Creating a web startup functionality in a department in a big corporation? - vlad

If somebody who manages a small group of developers who support web-based infrastructure at one of the biggest non-software companies asked you how you would create a web startup environment/mentality in a reorganization, what would you tell them?  The two primary functions would be support and also additions to established portals.  This person has been on teams (as manager) of the public, internal, and now the customer-facing site.  I'm thinking that with established "products", and people who have worked in a big company for many years, a department can't really function like a startup, or shouldn't.  What do you think?
======
LostInTheWoods
I would tell them good luck, but its not going to happen.
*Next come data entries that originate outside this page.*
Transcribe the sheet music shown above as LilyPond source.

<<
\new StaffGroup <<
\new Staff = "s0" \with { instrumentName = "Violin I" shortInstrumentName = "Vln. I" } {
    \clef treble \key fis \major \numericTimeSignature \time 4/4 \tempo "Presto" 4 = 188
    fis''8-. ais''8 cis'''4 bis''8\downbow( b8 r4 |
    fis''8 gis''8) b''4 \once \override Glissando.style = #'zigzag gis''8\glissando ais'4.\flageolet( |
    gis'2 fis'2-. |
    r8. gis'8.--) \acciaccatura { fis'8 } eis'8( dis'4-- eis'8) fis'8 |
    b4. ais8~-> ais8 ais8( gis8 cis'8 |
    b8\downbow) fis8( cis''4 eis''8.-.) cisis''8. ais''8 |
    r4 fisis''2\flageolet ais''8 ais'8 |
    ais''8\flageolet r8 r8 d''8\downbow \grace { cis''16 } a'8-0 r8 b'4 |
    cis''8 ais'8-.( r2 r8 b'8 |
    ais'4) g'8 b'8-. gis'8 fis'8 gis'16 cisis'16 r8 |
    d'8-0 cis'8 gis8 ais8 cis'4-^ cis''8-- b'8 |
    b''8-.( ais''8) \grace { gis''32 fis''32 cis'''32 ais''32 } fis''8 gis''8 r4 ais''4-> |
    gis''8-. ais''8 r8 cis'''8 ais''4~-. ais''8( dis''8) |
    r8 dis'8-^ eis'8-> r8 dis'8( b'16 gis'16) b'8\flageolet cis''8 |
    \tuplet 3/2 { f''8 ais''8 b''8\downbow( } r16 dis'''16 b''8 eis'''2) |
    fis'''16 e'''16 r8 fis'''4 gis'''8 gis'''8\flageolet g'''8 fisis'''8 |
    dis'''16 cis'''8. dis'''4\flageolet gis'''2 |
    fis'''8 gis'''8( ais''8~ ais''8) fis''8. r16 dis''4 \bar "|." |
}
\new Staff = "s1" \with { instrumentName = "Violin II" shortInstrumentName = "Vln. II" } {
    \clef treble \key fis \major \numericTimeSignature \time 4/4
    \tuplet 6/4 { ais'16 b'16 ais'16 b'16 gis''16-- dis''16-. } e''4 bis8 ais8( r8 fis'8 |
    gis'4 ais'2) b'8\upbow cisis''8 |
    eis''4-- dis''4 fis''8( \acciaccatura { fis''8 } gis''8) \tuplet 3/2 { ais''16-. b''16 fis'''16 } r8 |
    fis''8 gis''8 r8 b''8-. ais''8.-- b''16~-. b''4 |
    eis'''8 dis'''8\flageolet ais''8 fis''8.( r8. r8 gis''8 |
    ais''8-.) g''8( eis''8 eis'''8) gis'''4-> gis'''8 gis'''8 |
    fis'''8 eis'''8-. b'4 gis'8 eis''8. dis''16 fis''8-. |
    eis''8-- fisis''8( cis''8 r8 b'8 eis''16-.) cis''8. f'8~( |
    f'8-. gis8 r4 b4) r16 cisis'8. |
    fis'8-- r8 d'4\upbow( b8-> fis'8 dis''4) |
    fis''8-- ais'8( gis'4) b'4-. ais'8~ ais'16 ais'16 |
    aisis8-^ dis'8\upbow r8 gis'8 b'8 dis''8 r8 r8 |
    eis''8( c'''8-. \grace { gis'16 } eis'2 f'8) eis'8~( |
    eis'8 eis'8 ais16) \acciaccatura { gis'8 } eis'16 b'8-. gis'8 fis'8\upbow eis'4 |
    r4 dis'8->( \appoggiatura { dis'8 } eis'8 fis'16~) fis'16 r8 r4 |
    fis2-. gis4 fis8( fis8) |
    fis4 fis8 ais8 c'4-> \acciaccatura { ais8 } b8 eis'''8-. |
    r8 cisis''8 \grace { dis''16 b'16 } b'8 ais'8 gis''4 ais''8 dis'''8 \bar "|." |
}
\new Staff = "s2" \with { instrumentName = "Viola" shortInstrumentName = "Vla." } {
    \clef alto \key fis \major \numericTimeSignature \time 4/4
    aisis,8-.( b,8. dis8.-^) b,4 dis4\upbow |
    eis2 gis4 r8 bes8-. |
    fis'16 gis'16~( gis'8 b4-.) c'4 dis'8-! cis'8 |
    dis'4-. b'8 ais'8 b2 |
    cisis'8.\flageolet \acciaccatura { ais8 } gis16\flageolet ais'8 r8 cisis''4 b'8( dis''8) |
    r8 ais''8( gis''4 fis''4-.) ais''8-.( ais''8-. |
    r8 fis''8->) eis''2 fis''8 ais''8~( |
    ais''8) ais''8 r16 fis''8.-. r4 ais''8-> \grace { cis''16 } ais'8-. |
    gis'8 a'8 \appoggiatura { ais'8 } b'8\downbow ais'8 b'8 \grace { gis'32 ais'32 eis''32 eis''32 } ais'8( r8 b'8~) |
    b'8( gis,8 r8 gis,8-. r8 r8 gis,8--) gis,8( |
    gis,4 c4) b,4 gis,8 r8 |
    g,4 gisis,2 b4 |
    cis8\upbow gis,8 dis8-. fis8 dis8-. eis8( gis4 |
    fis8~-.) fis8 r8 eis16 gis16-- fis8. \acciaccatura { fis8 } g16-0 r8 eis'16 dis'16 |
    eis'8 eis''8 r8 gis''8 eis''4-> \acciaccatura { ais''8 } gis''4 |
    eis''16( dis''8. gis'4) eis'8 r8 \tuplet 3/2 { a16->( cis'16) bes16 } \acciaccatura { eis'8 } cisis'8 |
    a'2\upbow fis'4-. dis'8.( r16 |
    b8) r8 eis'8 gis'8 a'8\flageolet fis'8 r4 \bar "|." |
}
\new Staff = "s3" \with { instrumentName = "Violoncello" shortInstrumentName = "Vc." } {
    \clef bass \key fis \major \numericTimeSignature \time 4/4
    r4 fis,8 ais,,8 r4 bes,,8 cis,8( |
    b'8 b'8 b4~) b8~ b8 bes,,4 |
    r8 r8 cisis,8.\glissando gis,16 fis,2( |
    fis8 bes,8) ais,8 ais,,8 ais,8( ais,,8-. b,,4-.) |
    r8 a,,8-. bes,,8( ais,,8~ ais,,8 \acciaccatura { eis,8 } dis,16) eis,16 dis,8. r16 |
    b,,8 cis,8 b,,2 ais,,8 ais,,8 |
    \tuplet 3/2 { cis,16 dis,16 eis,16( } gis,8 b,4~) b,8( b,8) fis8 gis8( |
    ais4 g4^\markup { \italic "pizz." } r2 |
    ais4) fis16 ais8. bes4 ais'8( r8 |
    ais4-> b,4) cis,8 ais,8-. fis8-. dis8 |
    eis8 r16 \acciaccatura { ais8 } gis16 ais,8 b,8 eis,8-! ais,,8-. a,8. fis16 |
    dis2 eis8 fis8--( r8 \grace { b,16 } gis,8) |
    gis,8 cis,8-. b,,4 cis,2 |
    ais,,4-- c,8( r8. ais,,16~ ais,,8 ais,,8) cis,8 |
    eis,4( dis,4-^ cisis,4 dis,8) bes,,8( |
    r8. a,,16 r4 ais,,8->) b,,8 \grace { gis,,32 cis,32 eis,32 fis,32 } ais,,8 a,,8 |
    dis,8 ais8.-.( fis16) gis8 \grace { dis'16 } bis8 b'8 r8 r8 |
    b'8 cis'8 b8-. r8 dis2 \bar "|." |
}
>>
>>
Trying to create a
startup mentality within a corporation is like trying to create a festive mood
at a wake. It comes down to motivations. Early stage startup founders are
motivated because the rewards for being successful are potentially high, and
the cost of failure is at worst some ego and time wasted.

Some corporations try to instill a startup mentality in their employees by
letting them propose product ideas and by doing some of the implementation on
company time. I'm not sure how they reward these employees, and I'm not sure
how motivated these employees would remain if they come up with a million
dollar idea, but only get a $50 gift card for their troubles.

In the end there is no substitute for a real startup.

------
dmoney
I haven't been a part of a startup, but I'm at a company that's been
reorganizing around an agile methodology, paying some lip service to "self-
organizing teams." I think one of the problems with doing this is that if this
methodology is imposed from the top down, you get the sense that this is "just
a bunch of crap that management is making us do". So I think a good idea would
be to have the team figure out how they want to do this reorganization
(possibly suggesting the kind of atmosphere you're going for). That way they
will have some stake in making this work, because it was partially their idea.

Secondly, in a startup, in an early stage, it's a couple guys in a garage, and
there is no management. That means if it's like a startup, it's a problem to
try and factor you as a manager into the equation. So you should make a deal
up front what kind of management you will do. Just keeping upper management
off their backs? Or will you be on the team yourself in some capacity?

------
vlad
On a different note: PG, here's a bug I found.

The text under the submission form says:

"Leave url blank to submit a question for discussion. If there is no url, the
text _(if any)_ will appear at the top of the comments page. If there is a
url, the text will be ignored."

It seems the text is no longer optional when url is left blank. Therefore,
this should be reworded to something like:

"If you submit a url, the text will be ignored. If you leave url blank to
submit a question for discussion, the text will appear at the top of the
comments page."

(I know you can come up with better re-wording but I'm curious to compare.)